## Texte à lire

◆ ◆ ◆ ◆ ◆ ◆ ◆

Pas seulement, parce que les participants ont également découvert qu’un Concile, c’est rude, brutal ; l’histoire des précédents en témoigne. Certes, on n’en est pas venu aux mains, mais on sait qu’entre les cardinaux Suenens (l’archevêque de Bruxelles-Malines) et Ottaviani (le préfet du Saint-Office, l’ancienne Sacrée congrégation de l’inquisition romaine, aujourd’hui Congrégation pour la doctrine de la foi), les soies se sont froissées avec une certaine violence dans la sacristie de Saint-Pierre de Rome… Ce fut au moins une immense bataille intellectuelle. Et la Curie a découvert avec surprise, contrairement à ce qu’avait pu laisser penser les consultations préliminaires – sauf en matière de réforme liturgique –, qu’il y avait une très nette majorité pour le changement. C’est pour cela que la minorité en a été réduite à utiliser ses stratégies de guérilla parlementaire et de lobbying forcené. Le fair-play n’était guère de mise.

Sur quoi se bat-on ?

Un des grands débats, le premier, a porté sur la question de savoir si l’enseignement de l’Église tire sa source de la Bible et des Évangiles, ou si elle a une source distincte qui est la Tradition, c’est-à-dire la capacité de l’Église à élaborer de la doctrine. La Curie tenait à ce qu’on maintienne qu’il y avait deux sources, de peur de voir la doctrine affaiblie, alors qu’elle la voyait comme le corset qui maintenait la pureté de la foi. Le Concile a répondu qu’il y avait, en amont, une source unique en la personne de Jésus Christ, Verbe de Dieu. Cette manière de sortir du débat par le haut, sans vraiment le trancher, a cependant ouvert des possibilités d’interprétations et de méditations plus libres, y compris jusqu’à d’éventuelles remises en cause de formulations anciennes de la doctrine. Mais il est toujours possible d’invoquer la Tradition comme un verrou.
Un autre débat essentiel fut celui de la collégialité, que je compare volontiers à la bataille de Stalingrad, car cela a été une lutte pied à pied. L’enjeu était immense, puisqu’il était question, en définitive du pouvoir et de l’autorité. Les textes ont finalement affirmé que les évêques, successeurs des apôtres étaient collégialement récipiendaires de l’autorité dans l’Église, conjointement avec le pape, qui est au milieu d’eux comme un pair, mais tout en conservant le primat… Tous les mots ont été pesés soigneusement, mais cela n’a eu aucune conséquence pratique depuis cinquante ans, puisque Rome a repris sa position dominante.

◆ ◆ ◆ ◆ ◆ ◆ ◆

## Consigne a
Réécrivez les enregistrements depuis la ligne contenant « read; the energy » jusqu'à la fin, en y substituant « examined » à « sighted » sans rien changer d'autre.
Le texte sur le Concile et les enregistrements n'ont pas la même origine.

## Données fournies
◆ ◆ ◆ ◆ ◆ ◆ ◆

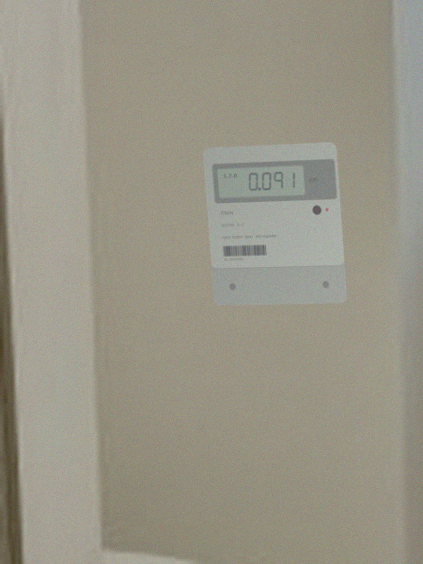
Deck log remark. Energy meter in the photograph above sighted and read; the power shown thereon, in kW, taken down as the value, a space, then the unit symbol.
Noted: 0.091 kW
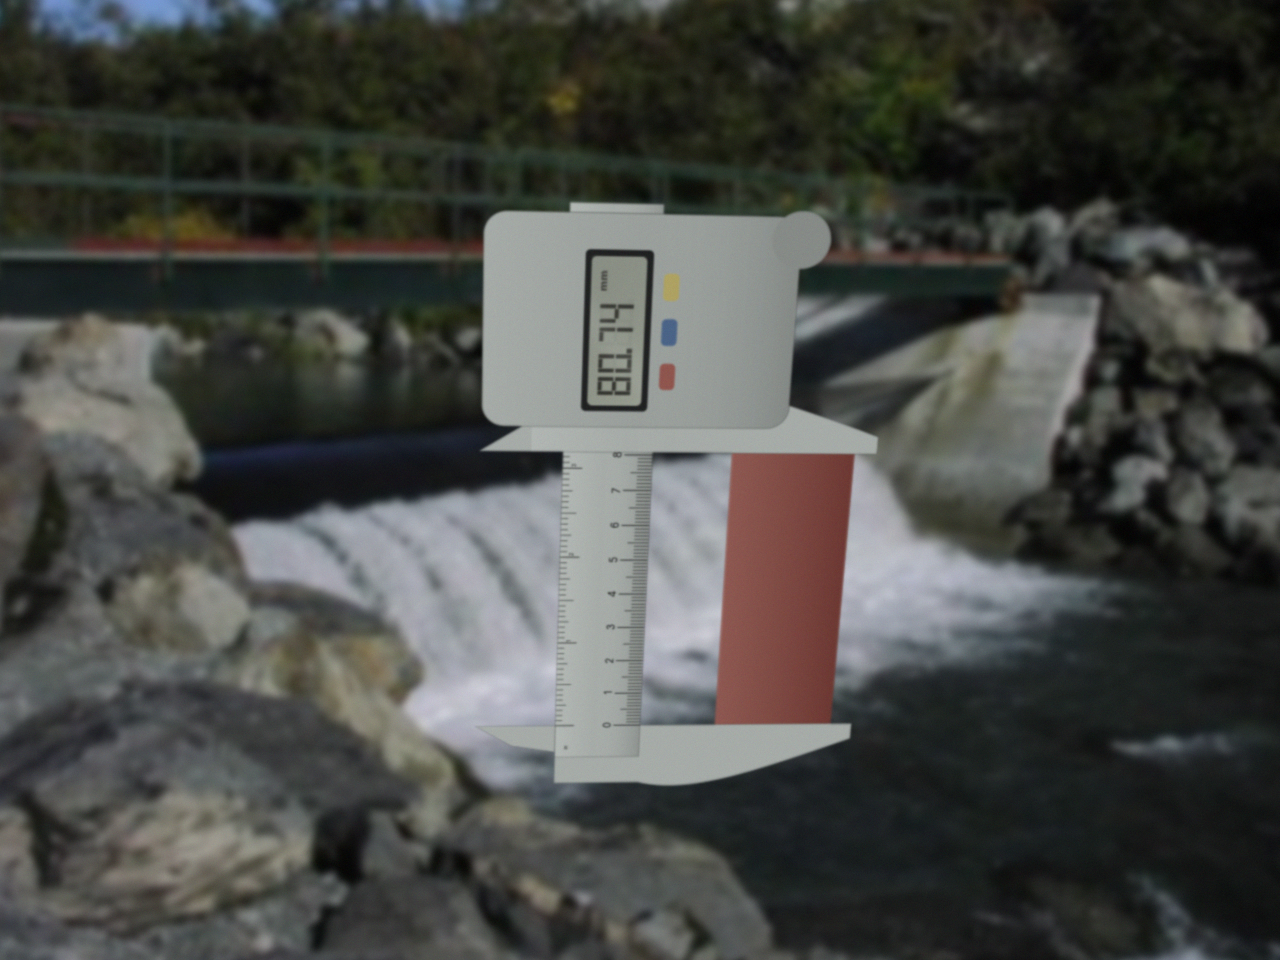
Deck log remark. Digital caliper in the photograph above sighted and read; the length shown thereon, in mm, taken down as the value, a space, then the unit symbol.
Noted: 80.74 mm
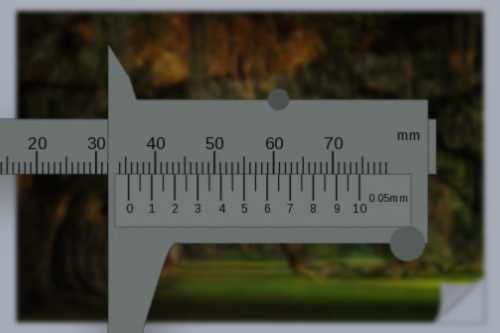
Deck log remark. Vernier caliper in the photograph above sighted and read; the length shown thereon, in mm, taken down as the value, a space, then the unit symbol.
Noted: 35.5 mm
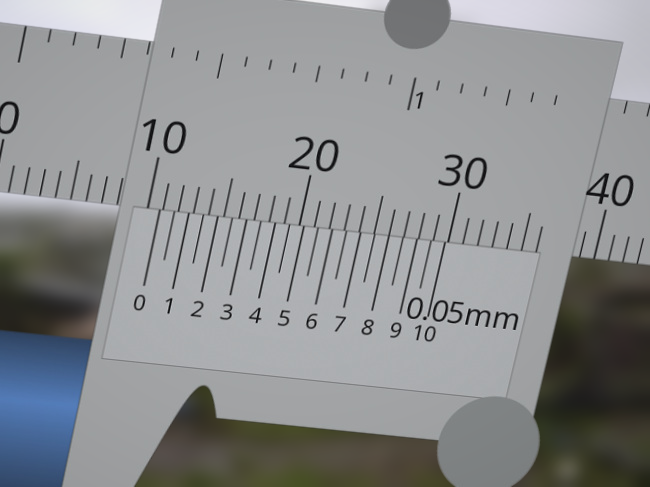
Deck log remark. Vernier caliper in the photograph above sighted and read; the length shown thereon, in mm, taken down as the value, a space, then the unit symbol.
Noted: 10.8 mm
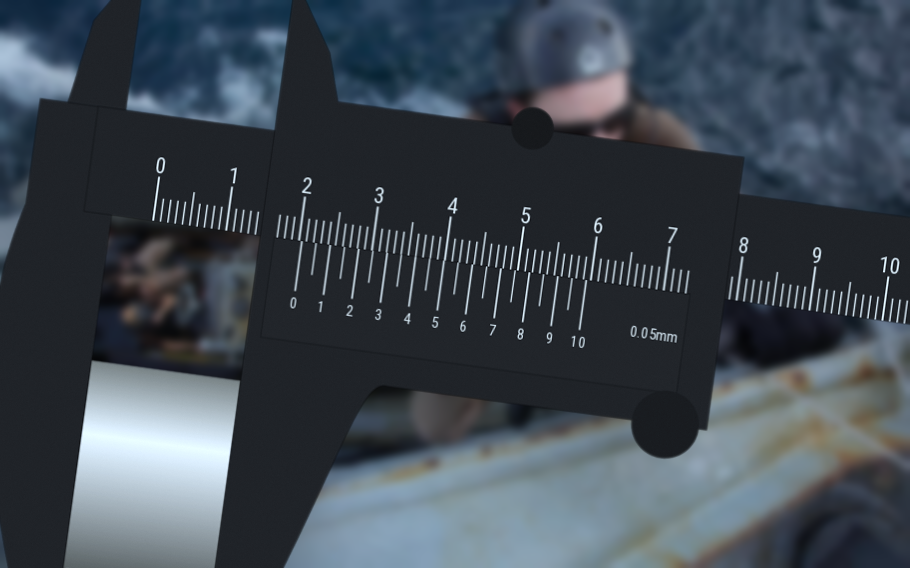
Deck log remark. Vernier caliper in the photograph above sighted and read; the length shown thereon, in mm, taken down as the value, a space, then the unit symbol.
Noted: 20.4 mm
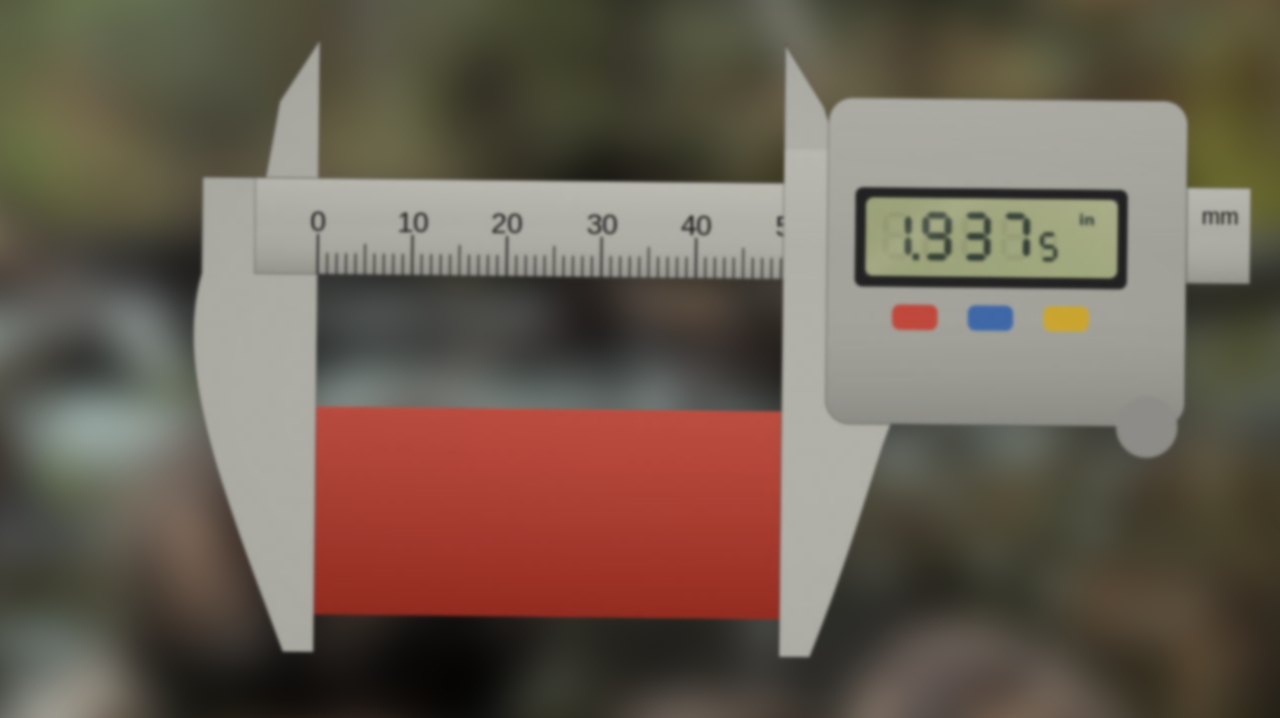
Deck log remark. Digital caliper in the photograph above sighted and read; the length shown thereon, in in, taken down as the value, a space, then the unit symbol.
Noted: 1.9375 in
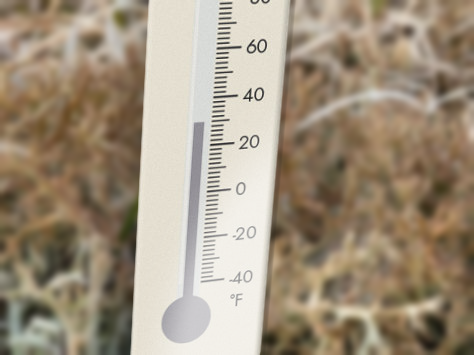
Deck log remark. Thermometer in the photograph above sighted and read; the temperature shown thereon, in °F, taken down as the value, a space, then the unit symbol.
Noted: 30 °F
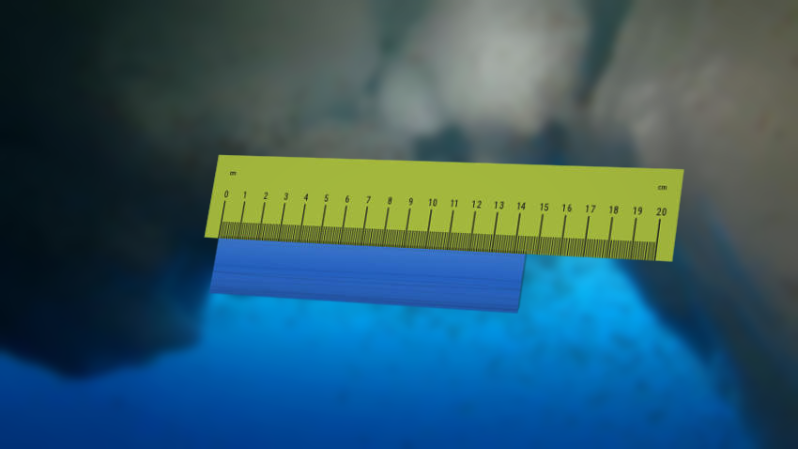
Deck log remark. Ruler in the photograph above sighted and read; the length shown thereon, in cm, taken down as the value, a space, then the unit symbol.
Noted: 14.5 cm
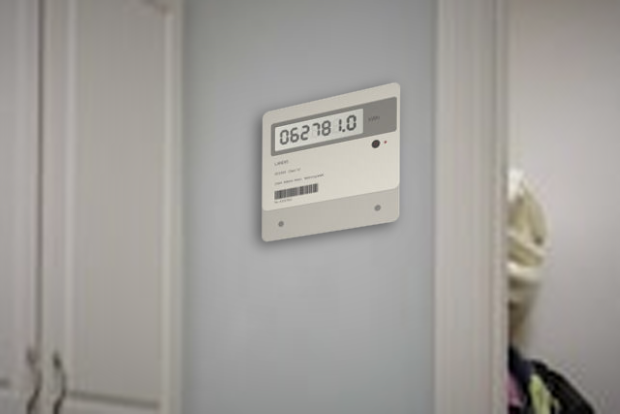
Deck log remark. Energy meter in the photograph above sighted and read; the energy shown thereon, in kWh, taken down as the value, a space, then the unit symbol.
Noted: 62781.0 kWh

◆ ◆ ◆ ◆ ◆ ◆ ◆

## Consigne b
Rédigez la suite du texte sur le Concile, à partir de sa dernière phrase.

## Réponse attendue a
Deck log remark. Energy meter in the photograph above examined and read; the energy shown thereon, in kWh, taken down as the value, a space, then the unit symbol.
Noted: 62781.0 kWh

## Réponse attendue b
La question du mariage a donné lieu à une autre bataille. Les évêques ont fait un pas pour dire que la procréation n’était pas la seule fin du mariage, mais ils ont été aussitôt dépossédés du dossier de la contraception. Plus tard Paul VI, dans l’encyclique Humanae Vitae, déclarera la pilule illégitime, alors que les évêques auraient certainement fait le choix contraire.
Enfin, il y a trois textes produits par le Secrétariat pour l’unité des chrétiens, sur la liberté religieuse, l’œcuménisme, et les relations avec les juifs et les religions non chrétiennes. Les débats furent très rudes, parce qu’ils témoignaient d’une véritable révolution, pour une Église qui se pensait en charge de défendre la vérité contre l’erreur, comme l’avaient exprimé les textes des papes précédents. Les opposants protestaient sur le mode : « Vous donnez des droits à l’erreur, mais l’erreur n’a pas de droits ! » On affirmait désormais qu’il fallait non plus s’opposer aux points de vue non catholiques, mais dialoguer.

En vous lisant on a le sentiment que le Concile n’est pas allé jusqu’au bout de ses intuitions.

À partir de la troisième session, les évêques ont bu une coupe d’amertume. Ils ont compris que ce qu’ils voulaient se heurtait à des refus très fermes de la Curie. Ils ont sauvé les meubles dans la quatrième session. Ils ont espéré qu’ils pourraient mettre en place dans leurs diocèses ce qui restait en suspens. Ils sont repartis chez eux en voulant oublier la rudesse de la bataille. Et ils ont eu tort : les compromis passés avec les conservateurs se sont retournés contre leur volonté. La question centrale était de savoir si l’on pouvait changer les choses, en finir avec l’immobilisme (Semper idem, toujours le même, telle était la devise du cardinal Ottaviani), or aujourd’hui le discours romain, pontifical, ne veut voir que la continuité, comme s’il n’y avait pas eu de rupture. Quand le Concile est mis en accusation parce qu’il aurait changé la foi, Benoît XVI répond, pour sauver le Concile, en assurant qu’il n’a rien changé…

Si on faisait un nouveau concile, la majorité ne serait-elle pas, cette fois-ci, beaucoup plus frileuse et conservatrice qu’il y a cinquante ans ?

Je fais le pari que non. Si on mettait les cinq mille évêques du monde en situation de prendre les décisions qui s’imposent, dans un Concile, qui est alors la plus haute autorité de l’Église, je suis convaincu que les évêques d’aujourd’hui seraient au moins aussi audacieux que ceux de l’époque, qui avaient pourtant été formatés dans des séminaires archi-classiques. Je suis persuadée que si on réunissait un Concile, des évêques pusillanimes aujourd’hui retrouveraient l’élan de la foi, comme ce fut le cas il y a cinquante ans.

Certes, mais les théologiens de l’époque, dont plusieurs avaient été crossés avant le Concile, ont joué un rôle considérable comme experts. Ils ne sont plus là, mis à par Hans Küng et… Joseph Ratzinger. Qui pourrait tenir ce rôle aujourd’hui ?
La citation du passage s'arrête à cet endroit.